GPS funktioniert auf dem Mond – aber anders als auf der Erde
Eine mit der Erde vergleichbare flächendeckende Satellitennavigation gibt es auf dem Mond bislang nicht. Die früher verbreitete Annahme, GPS sei dort grundsätzlich nicht nutzbar, ist jedoch überholt.
Das Lunar GNSS Receiver Experiment, kurz LuGRE, von NASA und italienischer Raumfahrtagentur ASI empfing im März 2025 auf der Mondoberfläche Signale von GPS und Galileo. Das Experiment errechnete daraus erstmals direkt auf dem Mond eine GNSS-basierte Positionslösung.
Damit ist grundsätzlich gezeigt, dass vorhandene Navigationssatelliten auch Mondmissionen unterstützen können. Künftige Robotersysteme dürften dennoch mehrere Navigationsverfahren kombinieren müssen, insbesondere in schwierigem Gelände oder Regionen mit eingeschränkter Sicht zur Erde.

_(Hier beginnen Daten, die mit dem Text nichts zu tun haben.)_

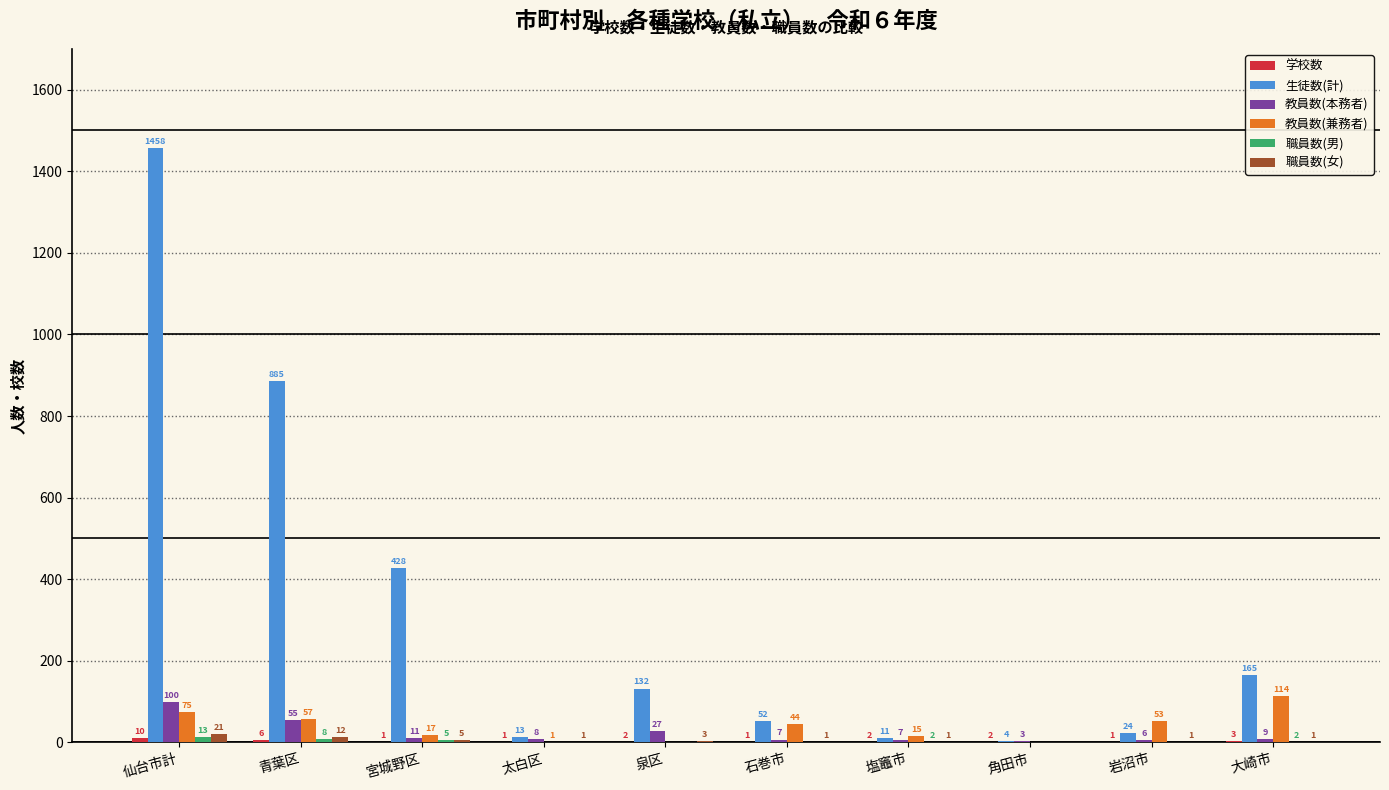

Is it true that 教員数(兼務者) equals 44 at 石巻市?

True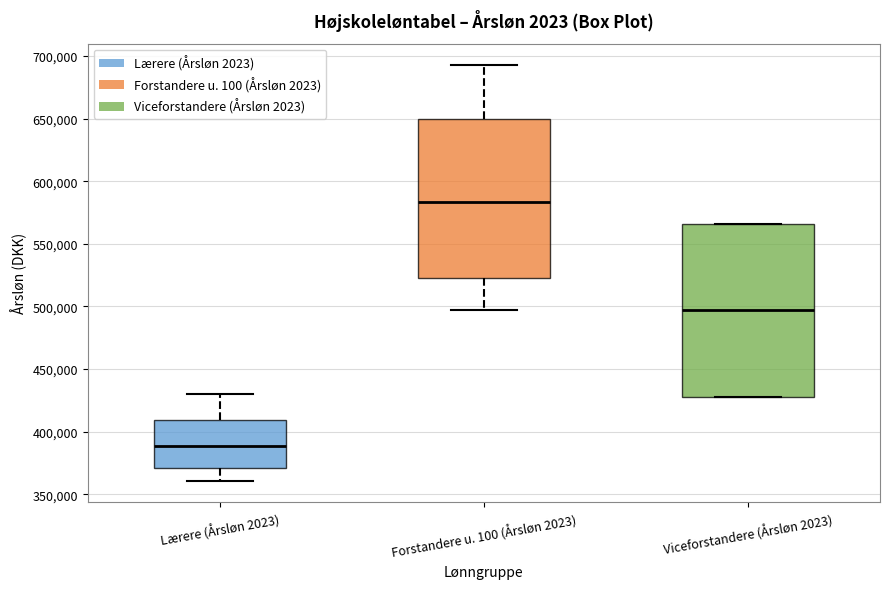

Reading left to right, read every box against the y-axis: the position of its median line, the range the box covers, and the ends of its whiskers. The values are not printed on the chart, so give them approximately, as read against the axis.

Lærere (Årsløn 2023): median 390000, box 370000 to 410000, whiskers 360000 to 430000
Forstandere u. 100 (Årsløn 2023): median 585000, box 525000 to 650000, whiskers 495000 to 695000
Viceforstandere (Årsløn 2023): median 495000, box 425000 to 565000, whiskers 425000 to 565000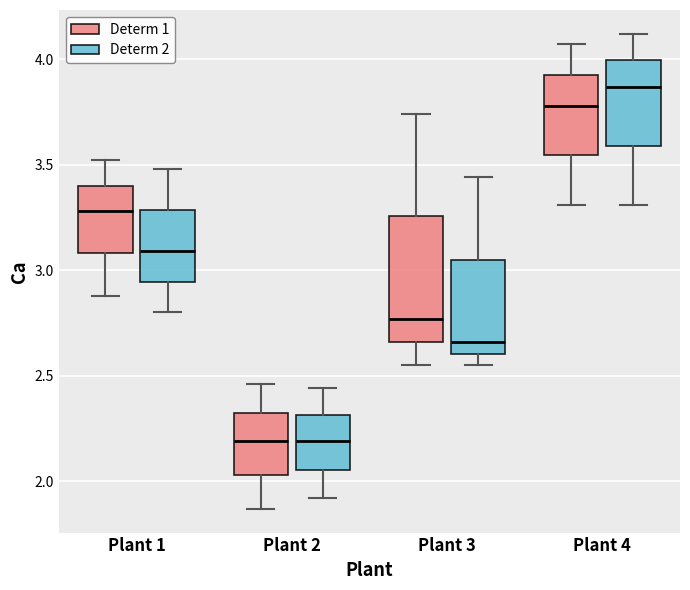

Where does the lower whisker of the box for Plant 4 (Determ 2) end on the y-axis? The values are not printed on the chart, so give them approximately, as read against the axis.

3.30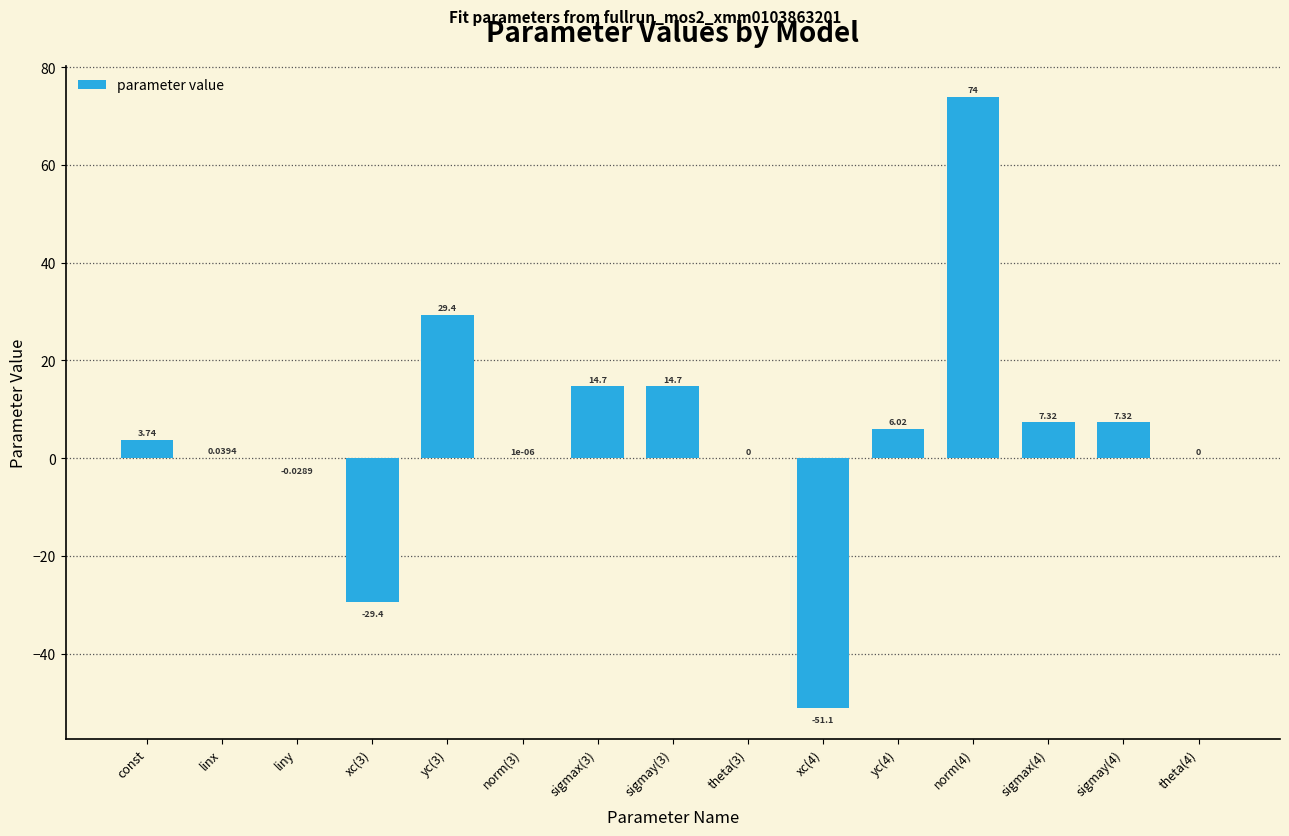

Where does the data first go above 3?

const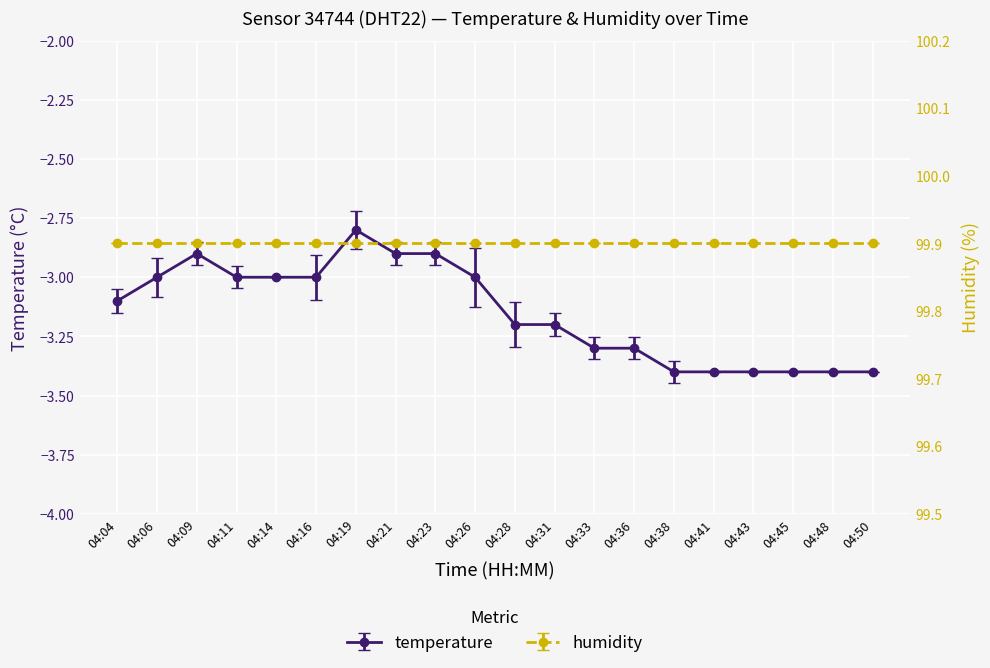

Where does the data first go above -3?

04:09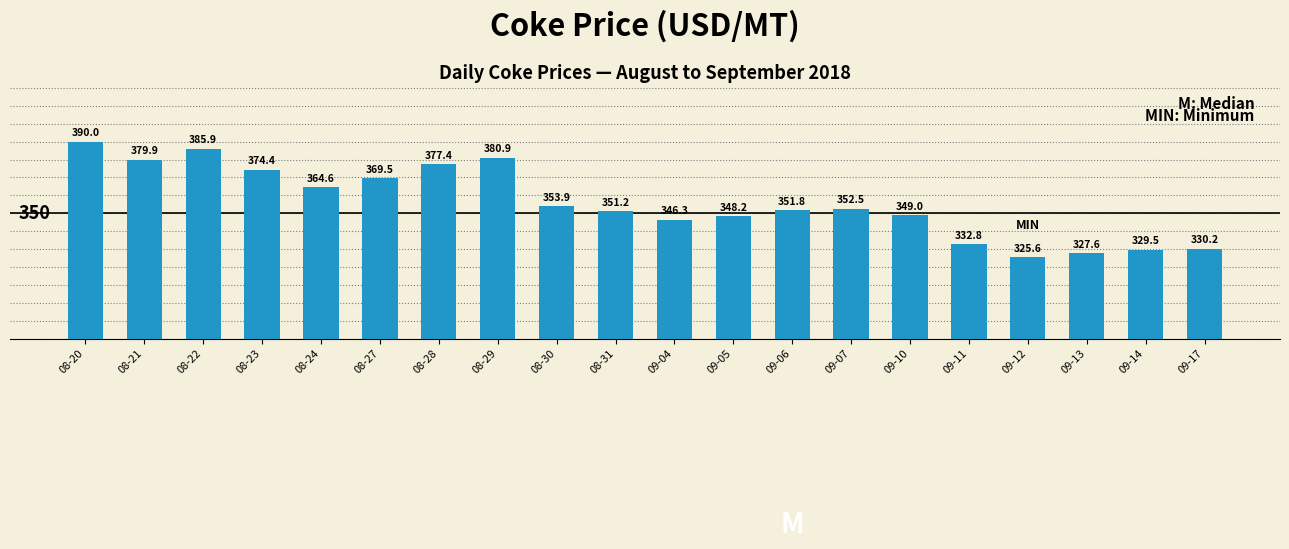

What is the sum of all values?

7121.3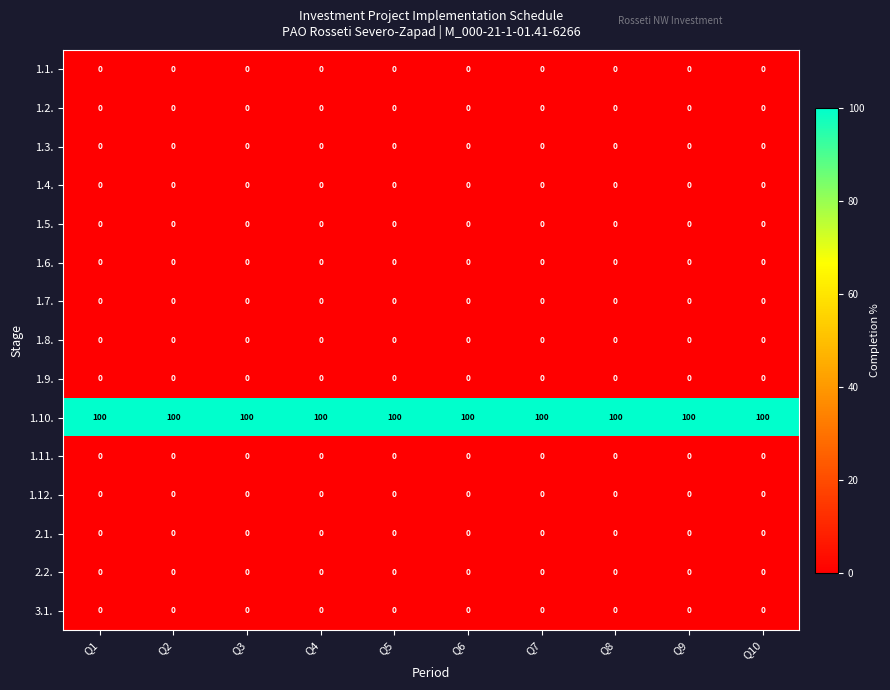

What is the difference between the highest and lowest values at Q3?

100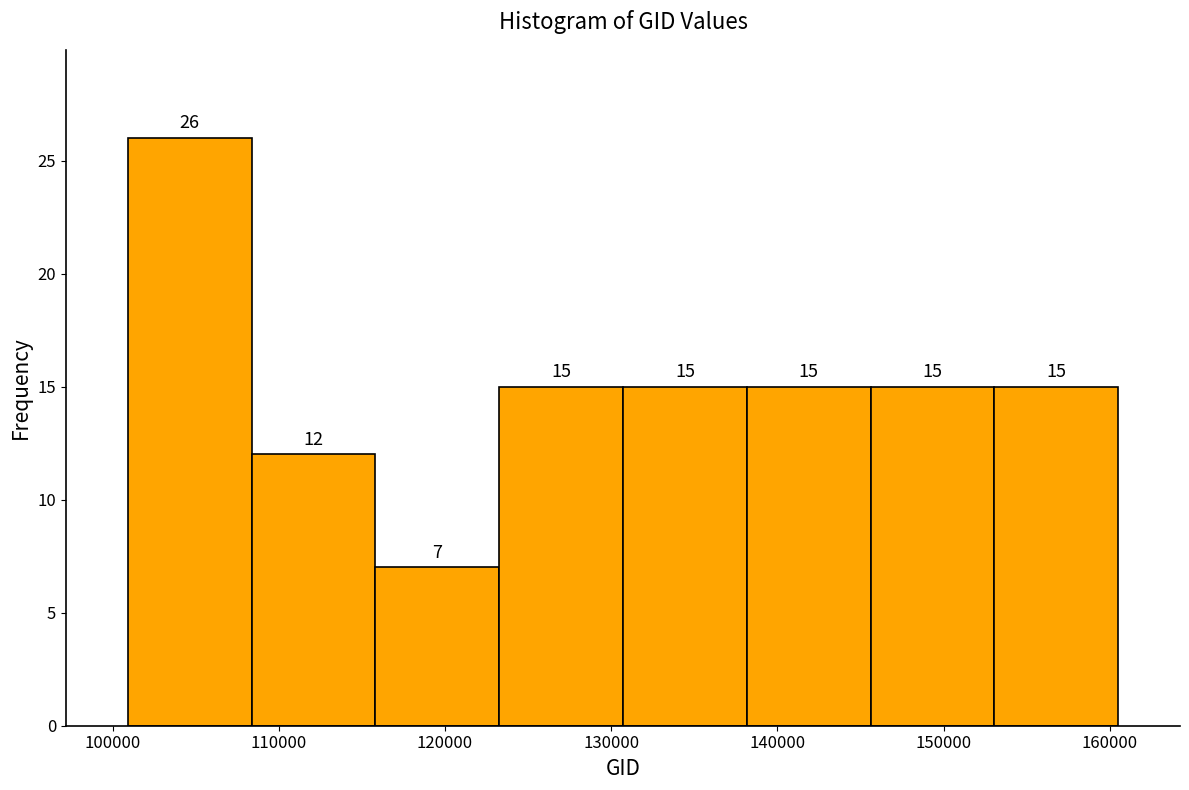

Reading left to right, transcribe this chart: for each bar, give the range it covers on the x-axis and its height. The bar edges are not printed on the chart, so give them approximately, as read against the axis.

101000 to 108000: 26
108000 to 116000: 12
116000 to 123000: 7
123000 to 131000: 15
131000 to 138000: 15
138000 to 146000: 15
146000 to 153000: 15
153000 to 161000: 15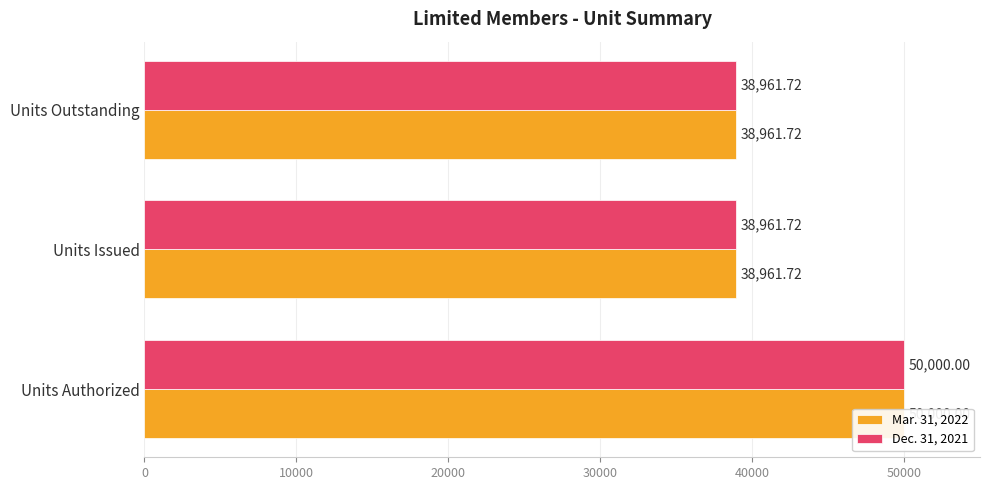

How many data points does each series have?

3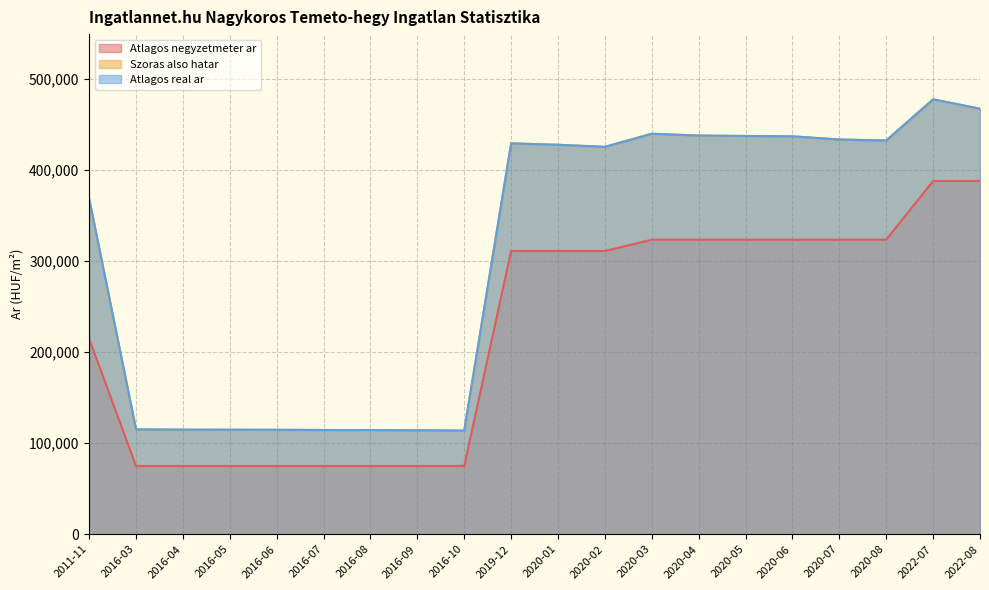

True or false: Atlagos real ar and Szoras also hatar cross at least once.

False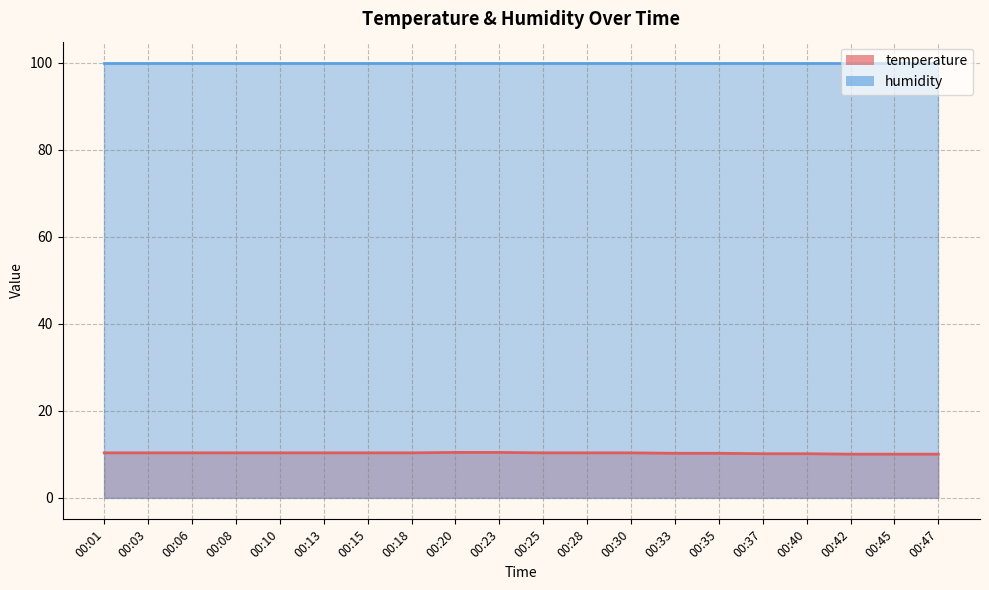

Approximately how many times larger is the value at 00:03 compared to 00:15?

1.0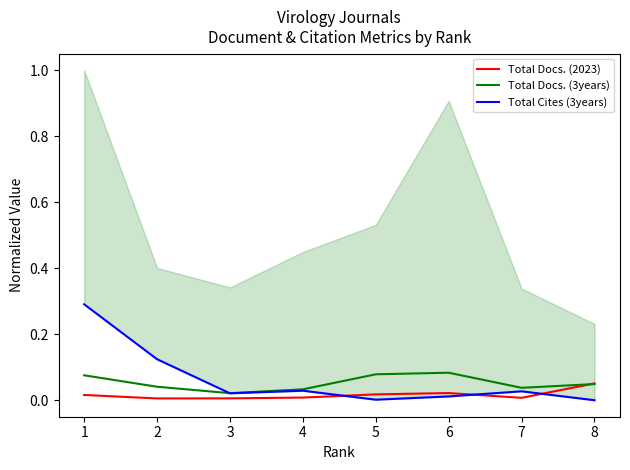

Is it true that Total Docs. (2023) equals 0.0 at 7?

True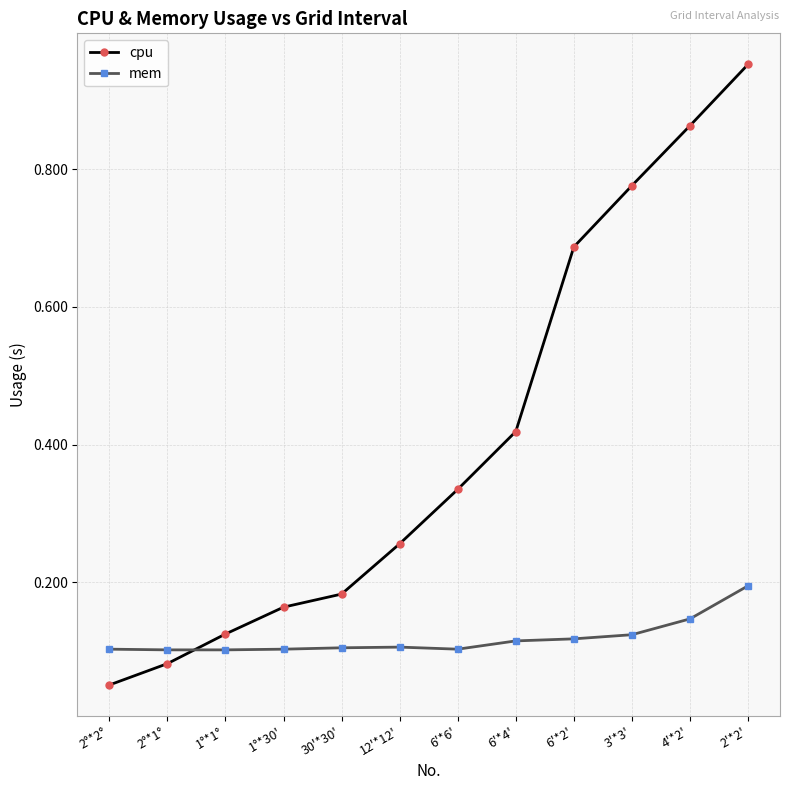

Rank the series at 12'*12' from highest to lowest value.

cpu, mem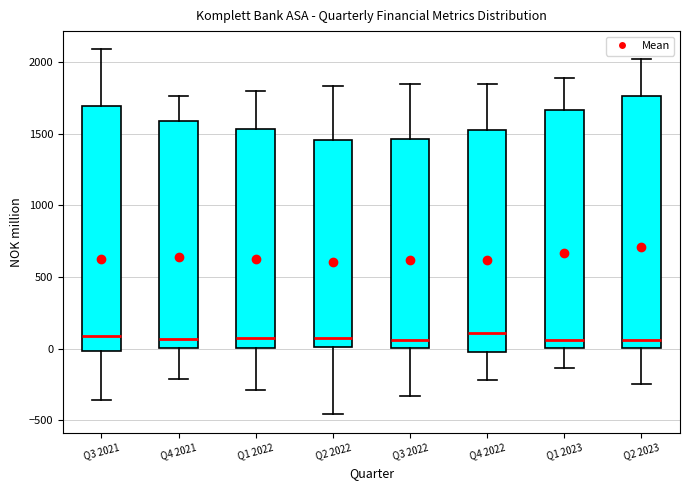

Where is the upper edge of the box for Q3 2021 on the y-axis? The values are not printed on the chart, so give them approximately, as read against the axis.

1700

Chang’e-7 soll bereits beinbasierte Fortbewegung testen
Noch bevor eine bemannte chinesische Mondstation Realität wird, steht ein wichtiger Test an. China bereitet derzeit Chang’e-7 für einen Start in der zweiten Jahreshälfte 2026 vor. Die dafür vorgesehene Trägerrakete vom Typ Langer Marsch 5 Y14 erreichte am 13. Juli den Weltraumbahnhof Wenchang.
Nach Angaben der chinesischen Raumfahrtbehörde CNSA soll Chang’e-7 mehrere Schlüsseltechnologien erproben. Dazu gehören eine hochpräzise weiche Mondlandung, beinbasierte Fortbewegung, Sprung- beziehungsweise Flugbewegungen auf der Oberfläche und die Erkundung permanent verschatteter Krater. Ziel ist die Untersuchung von Umwelt und Ressourcen am lunaren Südpol.
Diese Technik darf allerdings nicht mit den zwei Roboterhunden aus der CAST-Studie gleichgesetzt werden. Die Studie beschreibt ein mögliches Einsatzszenario für eine spätere bemannte Forschungsstation.
Mondstation soll bis 2035 entstehen
Diese Station soll Teil der International Lunar Research Station, kurz ILRS, werden. China plant nach Angaben der CNSA, bis 2035 eine erste Ausbaustufe fertigzustellen. Bis 2045 ist eine erweiterte Station vorgesehen. Die Forschungsinfrastruktur soll langfristig autonom arbeiten können und zeitweise von Menschen genutzt werden.
Vorgesehen sind unter anderem Energieversorgung, Kommunikation und Navigation, Transport sowie wissenschaftliche Einrichtungen. Chang’e-7 und Chang’e-8 gelten als Bestandteile der geplanten ersten Ausbaustufe.
Quellen
- Chinese Space Science and Technology: Originalstudie zur Mensch-Roboter-Zusammenarbeit auf einer bemannten Mondforschungsstation.
- Chinese Space Science and Technology: Überblick zu Mobilität, Navigation und Autonomie von Robotern für extraterrestrische Oberflächen.
- China National Space Administration (CNSA): aktueller Stand von Chang’e-7 und geplante Schlüsseltechnologien.
- China National Space Administration (CNSA): Planung der International Lunar Research Station bis 2035 und 2045.
- NASA: LuGRE und der erste GNSS-Navigationsfix mit GPS und Galileo auf der Mondoberfläche.
- NASA: Auswirkungen von Mondstaub auf Gelenke, Antriebe und Dichtungen.
- South China Morning Post: Details zum Szenario mit drei Astronauten und zwei vierbeinigen Robotern.